### TEXT BLOCK

# Anyone try a Black Diamond Log Splitter?



## svk (Dec 10, 2015)

They have these for sale locally. 25T for $999 horizontal/vertical. Looks like a DHT knock off.


----------



## ashy larry (Dec 10, 2015)

Arent they all knock offs anymore?


----------



## olympyk_999 (Dec 10, 2015)

ashy larry said:


> Arent they all knock offs anymore?


no kidding...how is that a knock off of DHT when DHT is a knock off of Speeco?


----------



## TimberWolf530 (Dec 11, 2015)

I've seem them in Rural King. They appear to be well built.


----------



## LogSawyer74 (Dec 11, 2015)

Our local Atwoods store have them. Look well built, but seem everything on them (hoses, cylinder, engine) is Chinese. I guess that doesn't matter as much as it used to, but I still try to buy American made stuff if possible....


----------



## muddstopper (Dec 11, 2015)

Everybody has been trying to improve the log splitter every since the first one was build in somebodies garage way back when ever the first one was built. There have been many improvements along the way, but they all do the same thing which is split wood. They all are pretty basic, a hyd cyl, hyd pump, control valve, and a engine. They havent really been improved, just different components and combinations of things that have been around for a long time. Even the flywheel splitters are copies of old haybailer and wheel of death, to wood splitter conversions. True, some are made of better quality parts than others, but its pretty much buy one, or its clone and you have pretty much the same thing.


----------



## svk (Dec 11, 2015)

LogSawyer74 said:


> Our local Atwoods store have them. Look well built, but seem everything on them (hoses, cylinder, engine) is Chinese. I guess that doesn't matter as much as it used to, but I still try to buy American made stuff if possible....


I noticed the no name engine on it although I hear some of the knock off engines are pretty good now.


----------



## reddogrunner (Dec 11, 2015)

They used to put Kohler on them, I thought


----------



## Tomc460 (Dec 12, 2015)

I have 1, bought it this spring. No complaints so far & has split everything I've tried with ease. Fuel consumption is great, starts easy too. I was a little concerned about the LCT engine at 1st but it's been a good strong motor that I haven't thought twice about now. I wouldn't be afraid of this splitter. It's well made. Where I bought mine from the sales guy told me that the guy who designed & builds these used to work for spee-co & had some ideas on how to improve those but they didn't want to listen to him so he went out on his own & came up with the Black Diamond.

######

• WHAT IS NEEDED
Continue the forum thread about the Black Diamond log splitter from where it stops. The records after this point are separate material and unrelated to the thread.

### SOURCE MATERIAL

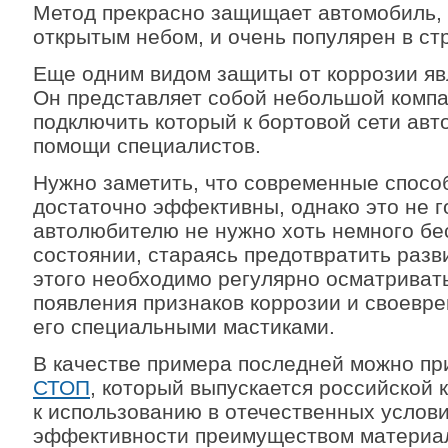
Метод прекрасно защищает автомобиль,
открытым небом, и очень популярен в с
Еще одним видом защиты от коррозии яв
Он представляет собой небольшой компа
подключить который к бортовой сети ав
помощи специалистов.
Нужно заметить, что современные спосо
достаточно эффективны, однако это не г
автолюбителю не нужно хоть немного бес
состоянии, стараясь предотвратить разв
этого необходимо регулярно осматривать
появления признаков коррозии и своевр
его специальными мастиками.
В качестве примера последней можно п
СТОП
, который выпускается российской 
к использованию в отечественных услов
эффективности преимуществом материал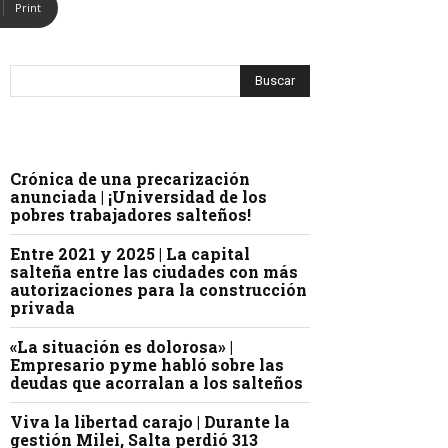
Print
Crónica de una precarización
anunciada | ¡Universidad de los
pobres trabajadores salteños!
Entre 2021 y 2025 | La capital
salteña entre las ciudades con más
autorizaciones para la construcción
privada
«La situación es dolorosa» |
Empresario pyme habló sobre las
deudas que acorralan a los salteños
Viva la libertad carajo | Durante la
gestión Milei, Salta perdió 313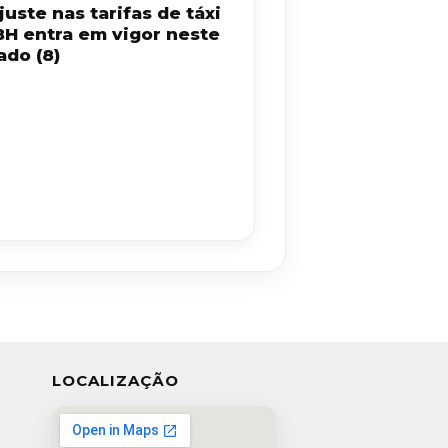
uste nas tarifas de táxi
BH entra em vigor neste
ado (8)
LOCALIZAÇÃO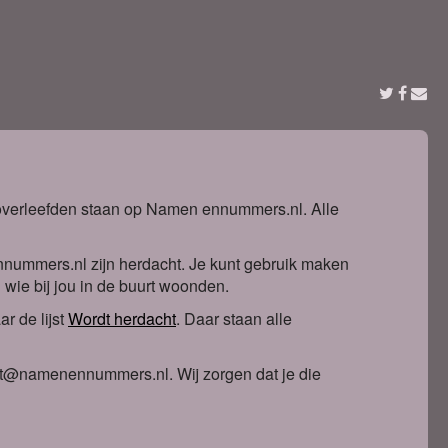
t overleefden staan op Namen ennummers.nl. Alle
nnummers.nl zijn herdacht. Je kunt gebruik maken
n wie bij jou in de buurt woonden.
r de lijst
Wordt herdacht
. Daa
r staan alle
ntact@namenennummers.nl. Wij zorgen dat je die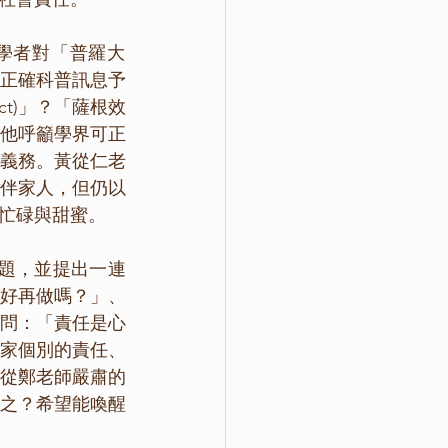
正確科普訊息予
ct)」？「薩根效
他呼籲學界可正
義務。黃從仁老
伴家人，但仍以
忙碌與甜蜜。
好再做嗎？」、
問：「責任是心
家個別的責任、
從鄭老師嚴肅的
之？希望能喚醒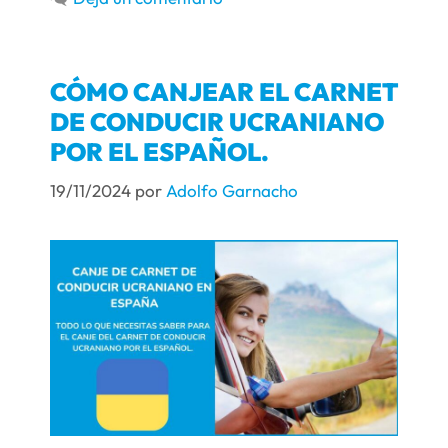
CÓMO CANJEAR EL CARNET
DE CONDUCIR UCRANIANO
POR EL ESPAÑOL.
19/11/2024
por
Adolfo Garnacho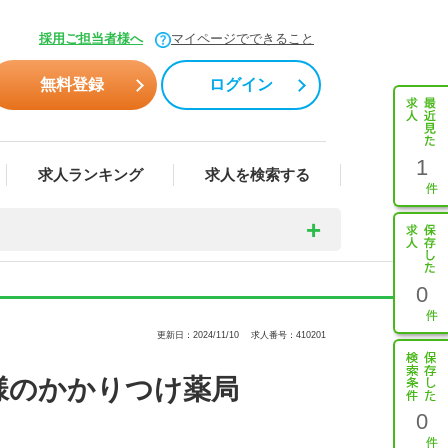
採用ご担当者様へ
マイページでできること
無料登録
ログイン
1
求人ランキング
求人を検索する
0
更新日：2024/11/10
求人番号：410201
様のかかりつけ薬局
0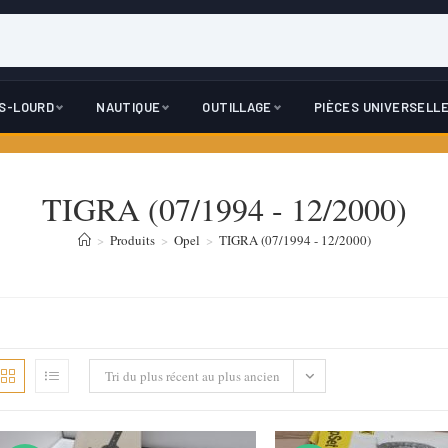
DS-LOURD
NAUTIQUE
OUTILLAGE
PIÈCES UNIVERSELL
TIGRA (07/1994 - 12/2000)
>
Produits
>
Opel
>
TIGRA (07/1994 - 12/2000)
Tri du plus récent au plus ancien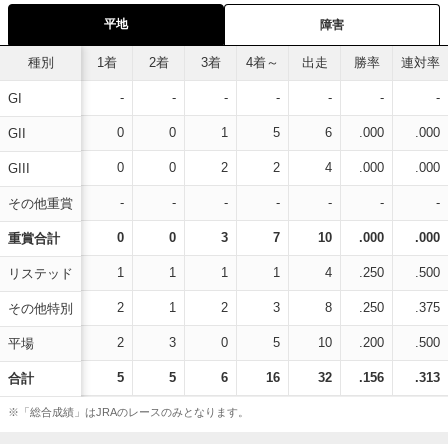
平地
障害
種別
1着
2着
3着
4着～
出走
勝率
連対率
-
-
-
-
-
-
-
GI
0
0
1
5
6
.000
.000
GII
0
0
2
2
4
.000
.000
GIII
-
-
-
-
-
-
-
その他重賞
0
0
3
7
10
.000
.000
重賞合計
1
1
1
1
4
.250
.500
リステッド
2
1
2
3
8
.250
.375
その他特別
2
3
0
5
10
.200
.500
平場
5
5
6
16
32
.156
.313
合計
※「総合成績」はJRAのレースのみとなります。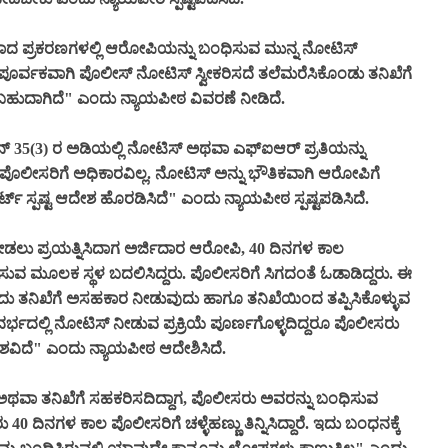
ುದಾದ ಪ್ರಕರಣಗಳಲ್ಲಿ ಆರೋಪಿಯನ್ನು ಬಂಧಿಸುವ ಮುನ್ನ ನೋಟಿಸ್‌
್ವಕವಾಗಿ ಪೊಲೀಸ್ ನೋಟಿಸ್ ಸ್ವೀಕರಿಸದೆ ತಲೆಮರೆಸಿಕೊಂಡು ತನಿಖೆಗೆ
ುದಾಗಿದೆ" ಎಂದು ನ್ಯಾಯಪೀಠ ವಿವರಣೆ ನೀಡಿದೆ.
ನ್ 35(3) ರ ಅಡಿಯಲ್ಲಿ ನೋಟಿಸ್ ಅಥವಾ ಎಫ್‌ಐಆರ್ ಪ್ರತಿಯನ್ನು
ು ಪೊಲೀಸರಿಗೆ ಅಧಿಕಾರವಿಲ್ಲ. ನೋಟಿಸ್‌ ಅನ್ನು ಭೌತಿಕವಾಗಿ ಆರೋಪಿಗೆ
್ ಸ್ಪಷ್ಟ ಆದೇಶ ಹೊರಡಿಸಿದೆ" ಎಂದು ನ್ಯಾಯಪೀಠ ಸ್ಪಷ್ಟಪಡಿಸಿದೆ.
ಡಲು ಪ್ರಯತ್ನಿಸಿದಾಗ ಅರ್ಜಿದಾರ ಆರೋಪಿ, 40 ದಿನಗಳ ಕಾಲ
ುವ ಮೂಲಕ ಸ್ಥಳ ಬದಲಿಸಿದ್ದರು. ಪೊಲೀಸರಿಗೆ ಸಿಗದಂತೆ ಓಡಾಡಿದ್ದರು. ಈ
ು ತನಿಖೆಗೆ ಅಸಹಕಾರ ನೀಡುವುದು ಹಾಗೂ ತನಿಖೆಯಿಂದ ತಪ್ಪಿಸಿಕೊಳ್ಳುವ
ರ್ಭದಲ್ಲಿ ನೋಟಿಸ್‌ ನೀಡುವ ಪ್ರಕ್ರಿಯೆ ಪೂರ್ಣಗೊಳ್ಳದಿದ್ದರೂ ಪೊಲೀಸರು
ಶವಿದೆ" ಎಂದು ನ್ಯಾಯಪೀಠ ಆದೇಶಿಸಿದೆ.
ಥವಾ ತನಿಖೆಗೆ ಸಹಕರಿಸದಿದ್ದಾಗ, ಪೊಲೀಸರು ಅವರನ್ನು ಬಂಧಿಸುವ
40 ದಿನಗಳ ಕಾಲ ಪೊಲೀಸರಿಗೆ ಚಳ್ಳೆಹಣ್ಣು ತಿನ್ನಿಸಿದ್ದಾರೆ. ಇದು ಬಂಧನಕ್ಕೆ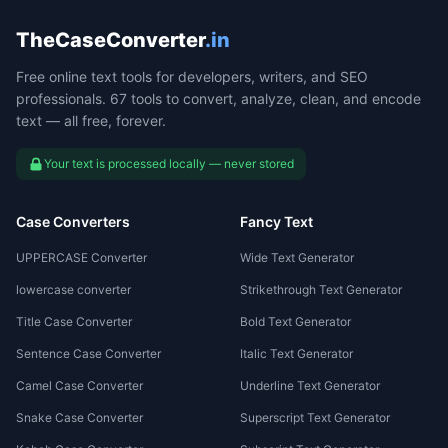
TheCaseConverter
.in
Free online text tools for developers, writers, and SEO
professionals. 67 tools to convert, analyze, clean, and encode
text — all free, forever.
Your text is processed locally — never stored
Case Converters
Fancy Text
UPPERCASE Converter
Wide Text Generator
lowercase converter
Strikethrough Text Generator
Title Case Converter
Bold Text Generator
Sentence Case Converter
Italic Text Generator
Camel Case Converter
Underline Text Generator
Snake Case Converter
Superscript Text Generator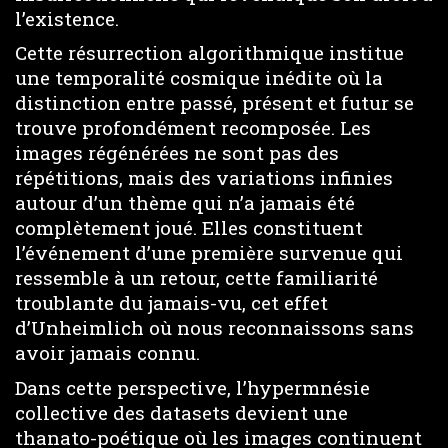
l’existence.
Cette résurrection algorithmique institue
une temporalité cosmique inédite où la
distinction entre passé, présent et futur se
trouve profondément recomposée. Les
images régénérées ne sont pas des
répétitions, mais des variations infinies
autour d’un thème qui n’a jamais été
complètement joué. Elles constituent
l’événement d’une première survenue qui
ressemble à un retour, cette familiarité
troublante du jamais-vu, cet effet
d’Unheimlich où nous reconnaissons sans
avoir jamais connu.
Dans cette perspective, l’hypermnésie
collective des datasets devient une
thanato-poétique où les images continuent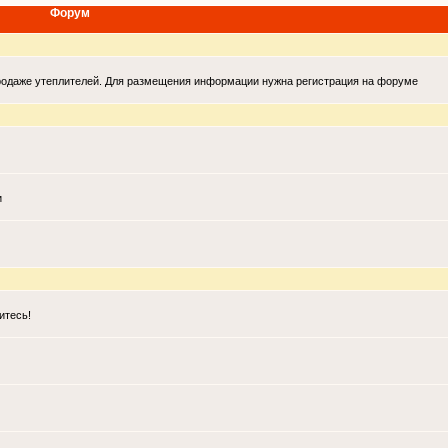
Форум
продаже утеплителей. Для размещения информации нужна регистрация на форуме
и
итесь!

######

• RESPONSE TO THIS EXERCISE
----------



## chippy (Dec 31, 2015)

Here in Australia they are called a Millers Falls Black Diamond.., Chinese made.

I bought the LS-40, a 40t splitter with approx 420cc petrol TWM branded engine, tow hitch and tapered bearings....top speed about 30 mph. twin stage pump... AU $1500 with hydraulic oil Inc. 

What it can't split it will crush....split about 40cu. mtr. so far. No problems.


----------



## Full Chisel (Jan 1, 2016)

I've seen some failures with these, most have been leaky cylinders at the ram seal but one came in with a sheared out wedge base which is actually hollow...plate steel welded into a wedge. Peeled it like a banana.

The Kohler engines seem of decent quality but one came back with a thrown rod. They always seem to start with one pull, even on the first run.


----------



## Wood Doctor (Jan 1, 2016)

muddstopper said:


> Everybody has been trying to improve the log splitter every since the first one was build in somebodies garage way back when ever the first one was built. There have been many improvements along the way, but they all do the same thing which is split wood. They all are pretty basic, a hyd cyl, hyd pump, control valve, and a engine. They haven't really been improved, just different components and combinations of things that have been around for a long time. Even the flywheel splitters are copies of old haybailer and wheel of death, to wood splitter conversions. True, some are made of better quality parts than others, but its pretty much buy one, or its clone and you have pretty much the same thing.


The 2-stage pump was probably the best innovation for hydraulic log splitters in the past 20 years. That allowed smaller cylinders and less horsepower to get the job done.


----------



## muddstopper (Jan 1, 2016)

I'll agree the two stage pump was an improvement, but it is based off a lot older concept of high/low hydraulic systems. I think you have it backwards tho about smaller cyl and less hp getting the job done. The advantage of the two stage pump is it allows one to use a larger cyl and more flow at low pressure for speed while using a smaller engine and less flow and higher pressure to provide force.


----------



## Wood Doctor (Jan 2, 2016)

muddstopper said:


> I'll agree the two stage pump was an improvement, but it is based off a lot older concept of high/low hydraulic systems. I think you have it backwards tho about smaller cyl and less hp getting the job done. The advantage of the two stage pump is it allows one to use a larger cyl and more flow at low pressure for speed while using a smaller engine and less flow and higher pressure to provide force.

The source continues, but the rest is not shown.